Work to complete → Required from the data below: the exact lines starting at the line containing "View Details" and ending at the line containing "end. She cannot be doing with a pet dog", with both ends kept and all pictures dropped.

Record extracts →
------------
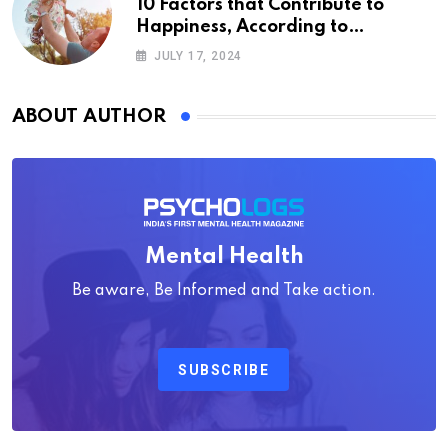
10 Factors that Contribute to
Happiness, According to
Psychology
JULY 17, 2024
ABOUT AUTHOR
Mental Health
Be aware, Be Informed and Take action.
SUBSCRIBE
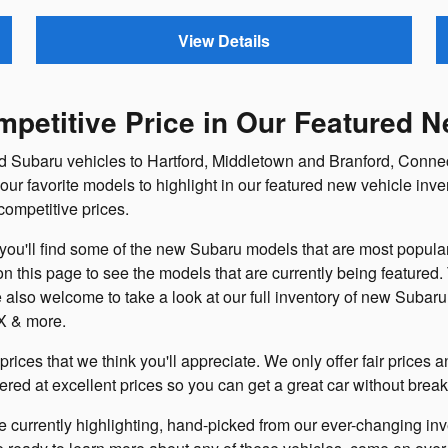
View Details
petitive Price in Our Featured N
ed Subaru vehicles to Hartford, Middletown and Branford, Connec
ur favorite models to highlight in our featured new vehicle inve
ompetitive prices.
ou'll find some of the new Subaru models that are most popular 
 on this page to see the models that are currently being featured
 also welcome to take a look at our full inventory of new Suba
X & more.
prices that we think you'll appreciate. We only offer fair prices
fered at excellent prices so you can get a great car without brea
 currently highlighting, hand-picked from our ever-changing inv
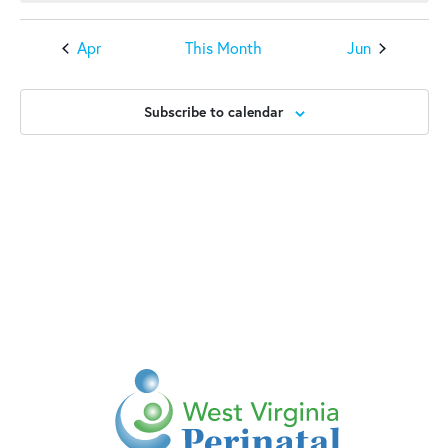
Apr
This Month
Jun
Subscribe to calendar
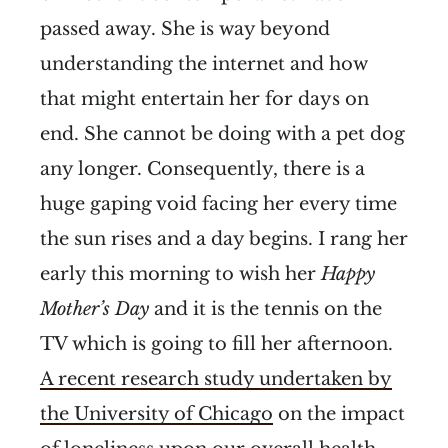
passed away. She is way beyond
understanding the internet and how
that might entertain her for days on
end. She cannot be doing with a pet dog
any longer. Consequently, there is a
huge gaping void facing her every time
the sun rises and a day begins. I rang her
early this morning to wish her
Happy
Mother’s Day
and it is the tennis on the
TV which is going to fill her afternoon.
A recent research study undertaken by
the University of Chicago
on the impact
------------
Exercise output →
View Details
petitive Price in Our Featured N
ed Subaru vehicles to Hartford, Middletown and Branford, Connec
ur favorite models to highlight in our featured new vehicle inve
ompetitive prices.
ou'll find some of the new Subaru models that are most popular 
 on this page to see the models that are currently being featured
 also welcome to take a look at our full inventory of new Suba
X & more.
prices that we think you'll appreciate. We only offer fair prices
fered at excellent prices so you can get a great car without brea
 currently highlighting, hand-picked from our ever-changing inv
Apr
This Month
Jun
Subscribe to calendar
passed away. She is way beyond
understanding the internet and how
that might entertain her for days on
end. She cannot be doing with a pet dog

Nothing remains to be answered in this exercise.